## TASK STATEMENT
All lines below between the line with "ma (1.506.632)" and the line with "Nutzen Sie unser geballtes Wissen aus über 40", including both, must be copied exactly, and the pictures must be omitted.

## DATA EXCERPTS
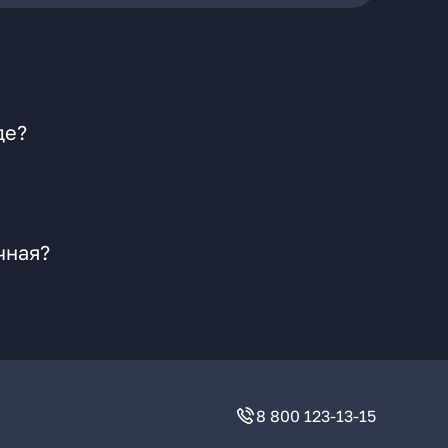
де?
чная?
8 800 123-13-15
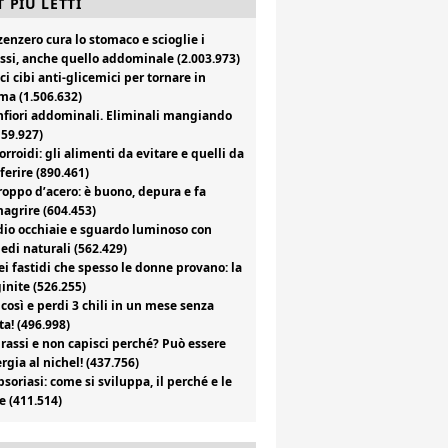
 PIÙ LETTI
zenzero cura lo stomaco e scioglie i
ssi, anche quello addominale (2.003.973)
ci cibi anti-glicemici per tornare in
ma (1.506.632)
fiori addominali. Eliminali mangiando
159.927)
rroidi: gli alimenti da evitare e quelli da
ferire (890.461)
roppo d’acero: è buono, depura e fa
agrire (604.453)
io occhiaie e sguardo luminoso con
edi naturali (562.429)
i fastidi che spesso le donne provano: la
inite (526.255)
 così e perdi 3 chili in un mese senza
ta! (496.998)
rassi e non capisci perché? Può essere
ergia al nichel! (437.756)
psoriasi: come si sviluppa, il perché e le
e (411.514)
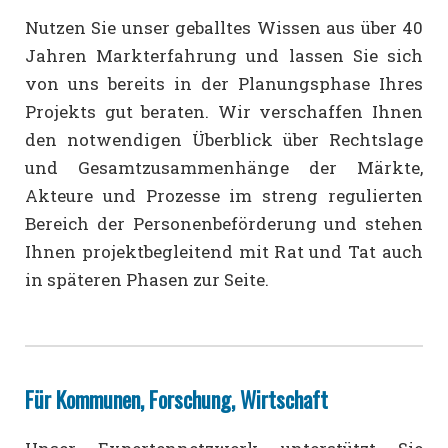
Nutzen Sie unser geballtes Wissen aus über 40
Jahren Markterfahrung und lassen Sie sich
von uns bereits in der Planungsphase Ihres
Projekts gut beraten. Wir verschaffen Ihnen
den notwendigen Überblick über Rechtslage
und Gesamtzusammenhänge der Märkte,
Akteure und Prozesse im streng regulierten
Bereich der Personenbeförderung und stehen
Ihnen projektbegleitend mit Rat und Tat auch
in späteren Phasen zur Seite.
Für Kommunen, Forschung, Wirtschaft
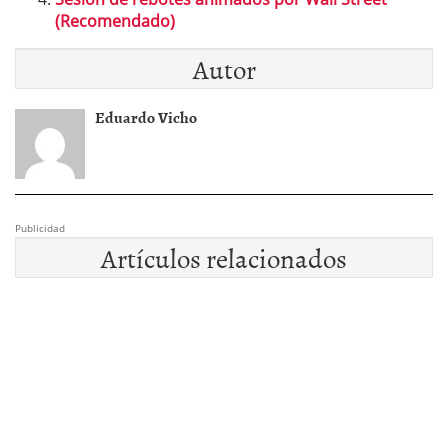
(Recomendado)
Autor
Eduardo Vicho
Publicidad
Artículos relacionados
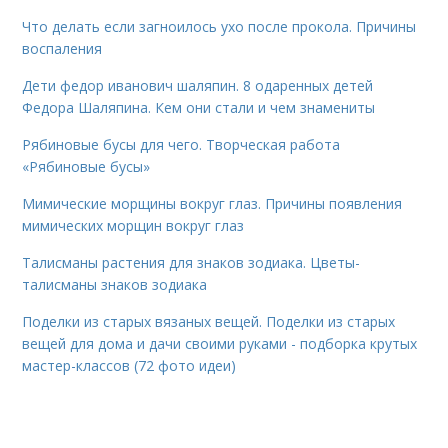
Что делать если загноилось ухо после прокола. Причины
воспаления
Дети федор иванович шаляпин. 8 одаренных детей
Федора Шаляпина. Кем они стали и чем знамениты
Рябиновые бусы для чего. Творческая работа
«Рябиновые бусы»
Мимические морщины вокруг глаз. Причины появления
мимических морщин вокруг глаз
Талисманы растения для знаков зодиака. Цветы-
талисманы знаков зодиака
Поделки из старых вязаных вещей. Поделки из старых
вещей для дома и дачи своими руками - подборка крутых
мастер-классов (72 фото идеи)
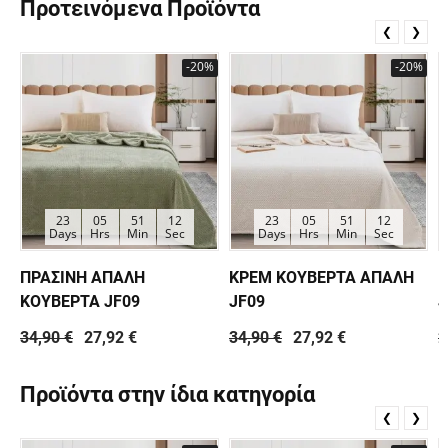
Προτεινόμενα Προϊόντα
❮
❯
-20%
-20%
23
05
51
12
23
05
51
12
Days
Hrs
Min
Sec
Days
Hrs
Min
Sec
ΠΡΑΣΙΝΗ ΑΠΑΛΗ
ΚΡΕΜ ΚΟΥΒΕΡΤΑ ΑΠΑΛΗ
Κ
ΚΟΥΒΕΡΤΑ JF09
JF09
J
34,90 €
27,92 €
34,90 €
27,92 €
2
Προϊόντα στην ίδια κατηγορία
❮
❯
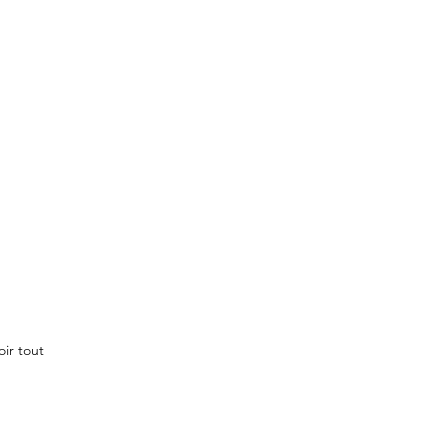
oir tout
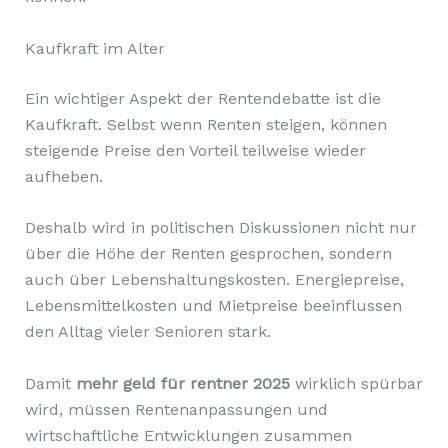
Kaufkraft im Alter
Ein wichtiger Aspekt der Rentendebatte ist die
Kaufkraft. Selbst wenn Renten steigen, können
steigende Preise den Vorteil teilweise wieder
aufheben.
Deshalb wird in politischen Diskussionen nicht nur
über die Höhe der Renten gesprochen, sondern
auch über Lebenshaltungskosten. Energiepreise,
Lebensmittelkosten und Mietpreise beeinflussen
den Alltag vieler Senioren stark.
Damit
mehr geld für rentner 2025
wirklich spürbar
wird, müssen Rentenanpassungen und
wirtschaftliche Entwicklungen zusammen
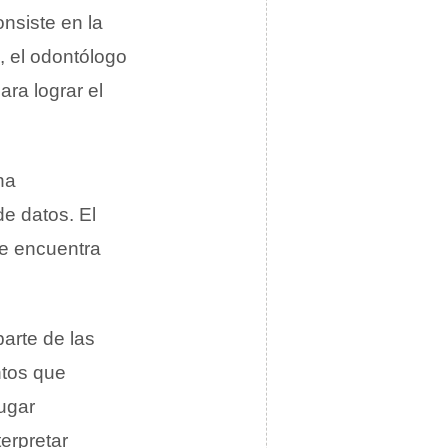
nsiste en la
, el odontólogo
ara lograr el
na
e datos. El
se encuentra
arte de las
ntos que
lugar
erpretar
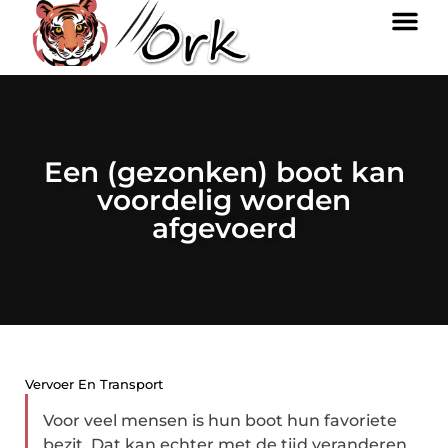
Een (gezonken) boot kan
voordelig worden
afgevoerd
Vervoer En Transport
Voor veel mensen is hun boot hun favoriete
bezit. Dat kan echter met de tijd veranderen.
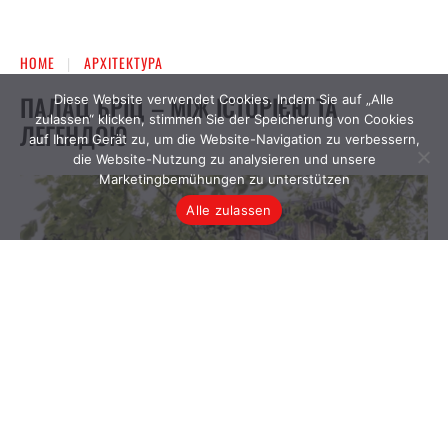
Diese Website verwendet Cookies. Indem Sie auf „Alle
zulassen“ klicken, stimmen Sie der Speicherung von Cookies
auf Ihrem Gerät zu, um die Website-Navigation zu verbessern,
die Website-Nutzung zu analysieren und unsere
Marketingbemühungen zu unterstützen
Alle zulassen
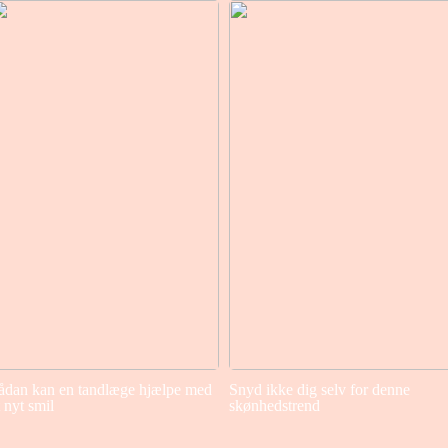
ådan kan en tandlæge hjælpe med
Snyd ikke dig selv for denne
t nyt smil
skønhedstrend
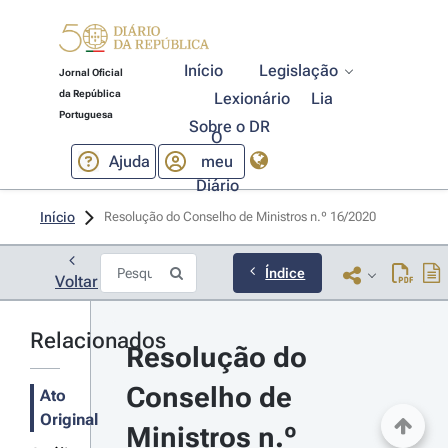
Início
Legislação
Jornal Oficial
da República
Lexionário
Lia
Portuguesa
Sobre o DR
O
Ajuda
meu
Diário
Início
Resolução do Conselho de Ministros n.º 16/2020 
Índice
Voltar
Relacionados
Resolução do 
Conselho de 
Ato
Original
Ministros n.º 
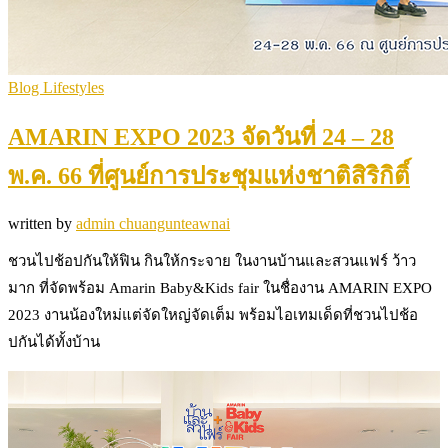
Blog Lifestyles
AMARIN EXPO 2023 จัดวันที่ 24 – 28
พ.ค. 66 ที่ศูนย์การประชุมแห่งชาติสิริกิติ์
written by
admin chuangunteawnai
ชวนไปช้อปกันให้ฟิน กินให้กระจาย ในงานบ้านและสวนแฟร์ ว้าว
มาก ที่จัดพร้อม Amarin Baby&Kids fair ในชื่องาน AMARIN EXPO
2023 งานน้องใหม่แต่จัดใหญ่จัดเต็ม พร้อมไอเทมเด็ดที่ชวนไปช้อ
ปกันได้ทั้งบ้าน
* * *
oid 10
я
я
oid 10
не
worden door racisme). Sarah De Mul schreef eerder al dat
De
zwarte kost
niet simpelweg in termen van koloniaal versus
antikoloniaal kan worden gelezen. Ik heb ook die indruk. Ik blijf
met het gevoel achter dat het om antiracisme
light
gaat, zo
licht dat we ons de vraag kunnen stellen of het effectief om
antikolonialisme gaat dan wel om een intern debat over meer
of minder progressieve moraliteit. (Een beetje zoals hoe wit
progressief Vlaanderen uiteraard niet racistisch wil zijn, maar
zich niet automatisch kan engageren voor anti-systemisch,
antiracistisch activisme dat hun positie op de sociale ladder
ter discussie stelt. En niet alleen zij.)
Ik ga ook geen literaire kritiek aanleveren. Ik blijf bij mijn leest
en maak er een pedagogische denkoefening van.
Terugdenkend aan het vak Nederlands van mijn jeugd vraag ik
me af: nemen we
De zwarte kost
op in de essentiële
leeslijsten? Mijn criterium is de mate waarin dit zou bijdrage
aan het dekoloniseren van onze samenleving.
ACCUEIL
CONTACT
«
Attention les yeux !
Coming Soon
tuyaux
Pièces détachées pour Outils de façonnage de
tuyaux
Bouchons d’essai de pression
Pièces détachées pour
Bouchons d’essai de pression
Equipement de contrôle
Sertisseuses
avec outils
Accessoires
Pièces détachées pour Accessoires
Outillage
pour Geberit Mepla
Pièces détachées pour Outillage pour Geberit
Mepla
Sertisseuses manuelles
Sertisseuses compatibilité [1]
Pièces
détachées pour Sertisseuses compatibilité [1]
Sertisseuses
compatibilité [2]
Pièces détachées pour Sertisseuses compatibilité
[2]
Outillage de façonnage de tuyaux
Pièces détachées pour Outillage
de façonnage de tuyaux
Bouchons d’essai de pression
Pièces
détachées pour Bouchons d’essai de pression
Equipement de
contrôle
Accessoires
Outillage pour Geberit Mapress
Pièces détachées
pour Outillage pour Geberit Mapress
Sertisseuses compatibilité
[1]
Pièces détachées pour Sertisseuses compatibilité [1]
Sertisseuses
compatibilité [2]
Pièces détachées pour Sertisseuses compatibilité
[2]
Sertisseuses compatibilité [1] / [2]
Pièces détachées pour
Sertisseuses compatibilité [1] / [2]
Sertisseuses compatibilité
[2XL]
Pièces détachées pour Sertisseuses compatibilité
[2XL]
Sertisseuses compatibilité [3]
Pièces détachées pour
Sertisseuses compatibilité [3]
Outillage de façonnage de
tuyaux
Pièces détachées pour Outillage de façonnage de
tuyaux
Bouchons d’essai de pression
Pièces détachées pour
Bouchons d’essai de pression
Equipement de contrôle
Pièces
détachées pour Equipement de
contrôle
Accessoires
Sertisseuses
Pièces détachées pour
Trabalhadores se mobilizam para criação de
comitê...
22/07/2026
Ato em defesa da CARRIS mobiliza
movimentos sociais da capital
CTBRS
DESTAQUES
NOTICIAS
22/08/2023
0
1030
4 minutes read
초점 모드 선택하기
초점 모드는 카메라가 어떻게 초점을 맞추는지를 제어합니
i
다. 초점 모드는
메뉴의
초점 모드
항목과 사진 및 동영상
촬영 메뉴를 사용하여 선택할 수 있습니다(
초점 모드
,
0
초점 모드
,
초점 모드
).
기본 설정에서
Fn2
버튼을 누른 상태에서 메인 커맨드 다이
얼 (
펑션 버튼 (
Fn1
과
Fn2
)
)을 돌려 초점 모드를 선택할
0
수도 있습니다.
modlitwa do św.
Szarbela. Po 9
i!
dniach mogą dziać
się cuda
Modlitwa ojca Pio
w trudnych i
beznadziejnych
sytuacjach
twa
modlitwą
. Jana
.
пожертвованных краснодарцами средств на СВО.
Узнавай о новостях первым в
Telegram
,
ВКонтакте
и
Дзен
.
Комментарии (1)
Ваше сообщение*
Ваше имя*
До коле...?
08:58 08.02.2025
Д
--
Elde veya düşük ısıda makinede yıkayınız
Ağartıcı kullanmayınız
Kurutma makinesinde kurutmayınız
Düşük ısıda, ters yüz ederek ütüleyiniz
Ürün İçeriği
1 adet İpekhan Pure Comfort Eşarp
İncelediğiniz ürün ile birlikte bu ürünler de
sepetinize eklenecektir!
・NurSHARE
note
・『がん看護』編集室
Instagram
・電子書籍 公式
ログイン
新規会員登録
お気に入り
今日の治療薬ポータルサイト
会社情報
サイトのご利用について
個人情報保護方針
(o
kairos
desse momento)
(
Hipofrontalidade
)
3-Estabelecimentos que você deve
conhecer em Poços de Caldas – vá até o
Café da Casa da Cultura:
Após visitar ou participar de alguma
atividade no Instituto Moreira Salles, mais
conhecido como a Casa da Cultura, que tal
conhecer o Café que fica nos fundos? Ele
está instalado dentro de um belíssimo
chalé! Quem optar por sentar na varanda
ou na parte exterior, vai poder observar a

## EXERCISE ANSWER
ma (1.506.632)
fiori addominali. Eliminali mangiando
159.927)
rroidi: gli alimenti da evitare e quelli da
ferire (890.461)
roppo d’acero: è buono, depura e fa
agrire (604.453)
io occhiaie e sguardo luminoso con
edi naturali (562.429)
i fastidi che spesso le donne provano: la
inite (526.255)
 così e perdi 3 chili in un mese senza
ta! (496.998)
rassi e non capisci perché? Può essere
ergia al nichel! (437.756)
psoriasi: come si sviluppa, il perché e le
e (411.514)
Nutzen Sie unser geballtes Wissen aus über 40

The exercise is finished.